DeFi’s Mt.Gox Moment

bZx is an Ethereum-based lending protocol. Fulcrum is a margin trading platform that sources liquidity from bZx. The products share the same team. 

And that team is having a bad week. 

Catastrophes come in threes.

On Valentine’s Day, some unidentified person was studying source code, unearthing an oversight that, under certain conditions, allows a leveraged position to be opened even if it immediately enters into a state of negative equity. Having mastered the rules of atomic transactions, said unidentified person proceeded to exploit this oversight, using borrowed capital to skew the ETH/BTC ratio in their favor to the tune of $300k. 

On President’s Day, some unidentified person manipulated the synthetic USD/ETH Uniswap market, artificially boosting the value of their sUSD collateral $CLAM-style. Said unidentified person proceeded to borrow Ether against this inflated collateral value and, er, I don’t get the impression they have any intention of paying it back. This time, an estimated loss of $645k. 

On Tuesday Fulcrum’s website briefly went offline because, er, some unidentified bZx employee forgot to renew the domain. No money was lost this time . . . just any remaining credibility.

A quick word on flash loans! 

Commonly known as ‘floans’, flash loans allow anyone to borrow capital without first depositing collateral under the condition that borrowed funds are returned within the span of a single transaction. Both the Valentine’s and President’s Day attacks were enabled by flash loans, the first source from dYdX, the latter from…bZx, ouch. Now everyone hates flash loans.

Anyway, we now have a bank run on our hands. Like Compound, bZx uses a pooled liquidity model for its lending protocol. Users deposit, say, ETH and instantly earn a variable rate, which is a function of the utilization rate. As utilization rises, rates rise, incentivizing more lenders to enter the pool. In peacetime, this dynamic rate system has two nice properties: it ensures that there is sufficient supply to meet demand and it guarantees some margin of liquidity for lenders to exit the pool at will.

In bZx’s Valentine’s Day post-mortem, CVO (Chief Visionary Officer) Kyle Kistner noted that the first exploit “has resulted in an undercollateralized loan on the platform. Note that this is not yet a loss, but has the potential to become a loss.“ And he’s right. The loss itself is only realized once all liquidity exits the pool.

But that’s also problematic! A fair-ish resolution here would be to socialize losses among lenders on a pro-rata basis. Lending isn’t risk-free, which is why we see rates at a premium to cost of capital. These exploits are the types of risks that lenders have to endure and for which they are compensated for. When the risk event actually occurs, it seems right that lenders should have to pay up.

The problem, however, is that the lender left with the bill will be the lender who is last to exit the bZx ETH pool. And so capital providers on bZx have rationally rushed for the exits, spiking the utilization rate to 100% and effectively pausing withdrawals. If you’re feeling particularly ambitious you can now lend ETH on bZX at 100% APR, although I wouldn’t necessarily recommend it. Give it a matter of hours and you can probably pick up bZx ‘certificate of deposit’ tokens for pennies on the dollar on Uniswap — distressed debt on the blockchain, yay! 

The loudest criticism of DeFi voiced at Consensus last year was around the risky nature of these decentralized loans and their nascent infrastructure.

So, bZx is likely going to be feeling some pain for some time, but what does this mean for the DeFi space overall going forward? How should all non-affected protocols proceed? 

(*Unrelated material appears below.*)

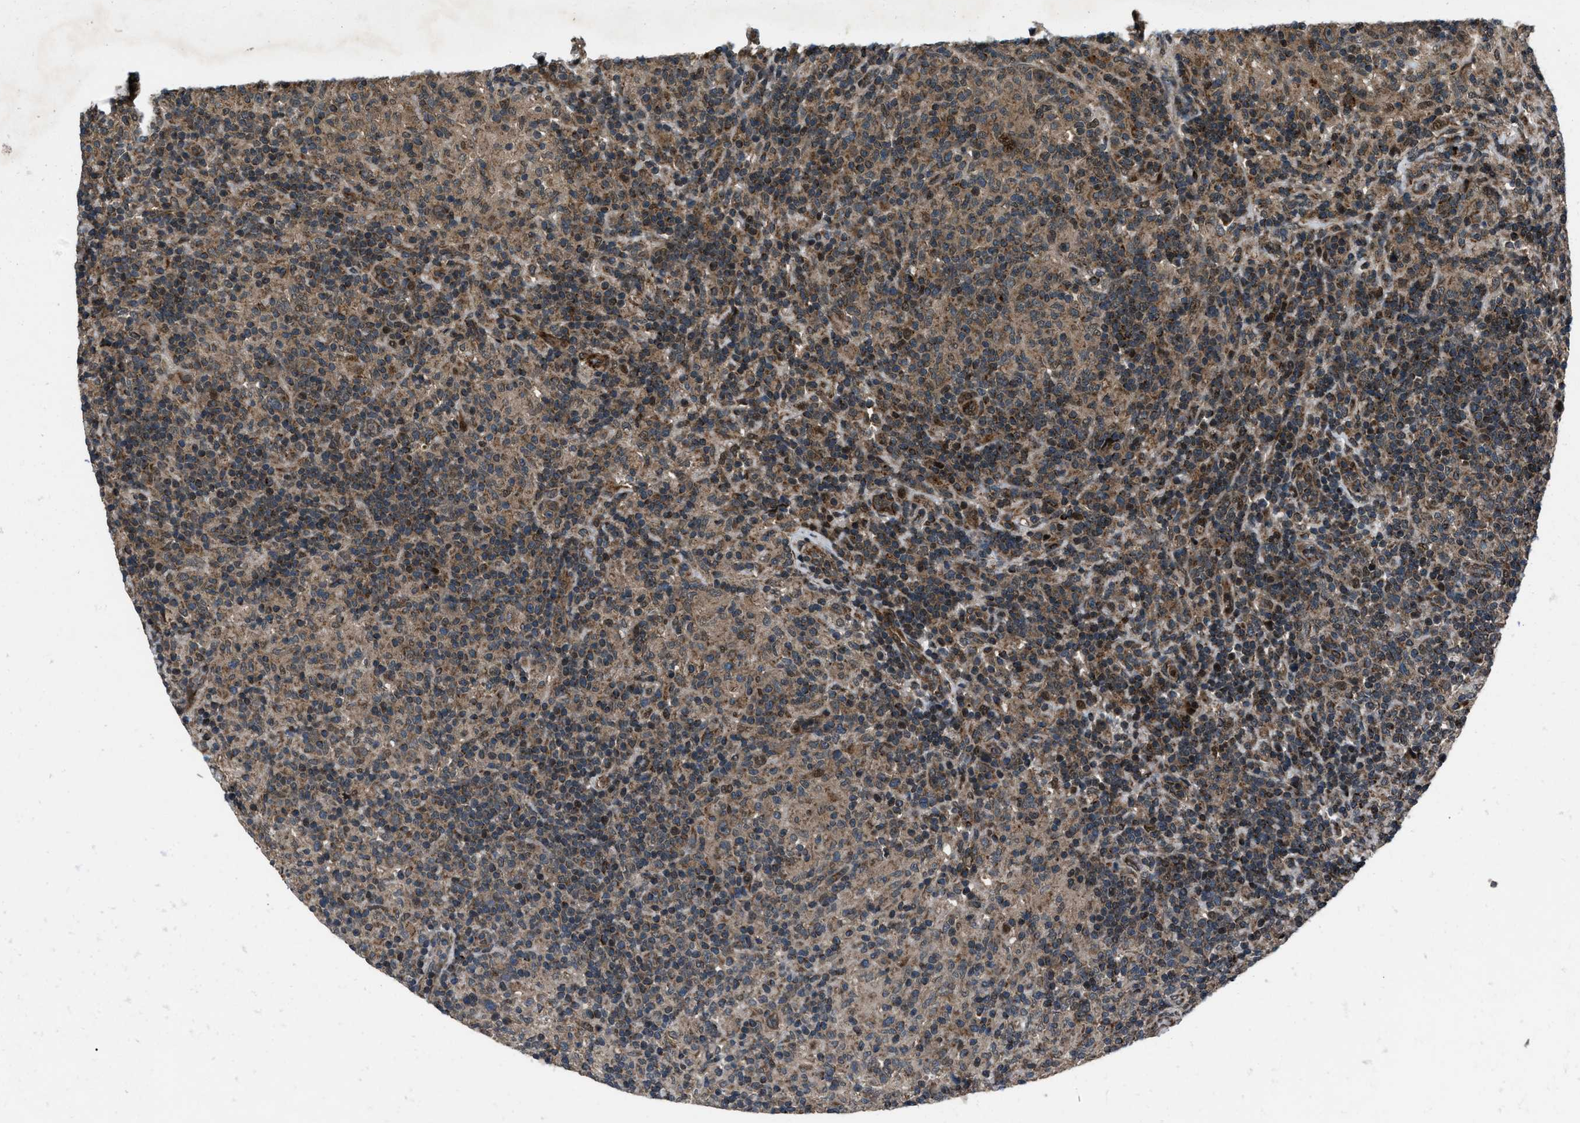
{"staining": {"intensity": "moderate", "quantity": ">75%", "location": "cytoplasmic/membranous"}, "tissue": "lymphoma", "cell_type": "Tumor cells", "image_type": "cancer", "snomed": [{"axis": "morphology", "description": "Hodgkin's disease, NOS"}, {"axis": "topography", "description": "Lymph node"}], "caption": "Tumor cells display moderate cytoplasmic/membranous expression in about >75% of cells in lymphoma.", "gene": "IRAK4", "patient": {"sex": "male", "age": 70}}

Audit contracts. Audit them again. Audit them thrice. Then audit the contracts of all your dependencies. Next, use robust price oracles. More specifically, don’t use price oracles that can be manipulated within the span of a single transaction. Chainlink is probably acceptable in the very near term but is in itself riddled with dependencies — namely, a handful of trusted data providers — and, given enough of an incentive, may find itself the target of an exploit. 

Uniswap v2’s time-weighted average price oracle, which stores the exchange rate of each pool after the last transaction of each block, feels more suitable although there seems to be a fairly binary trade-off between robustness and time sensitivity, which may not be suitable for lending protocols supporting volatile, illiquid collateral types. 

Overall, I think this teaches the DeFi space an important lesson the cryptocurrency community has had to learn over and over. It sucks but is net positive even at this point in Ethereum’s life cycle:

These wily interpretations of deficient rulesets are always painful to witness, especially if you are one of the users that finds themselves directly impacted, but it is a natural part of the maturation process. Those blockchains and markets and applications that take the time to understand these exploits, adapt, and design against them will be successful over the long term. 

The ultimate goal is to make these protocols as boring as possible. Whether that’s a good thing or a bad thing really depends on where you fit into them. From a utility perspective boring is positive. But if you consider that a major part of the allure of the cryptocurrency world is its liminal spaces, and, concurrently, society’s innate thirst for instant gratification, boring (and safe) might just be the thing that keeps the industry from growing to its threshold of no return.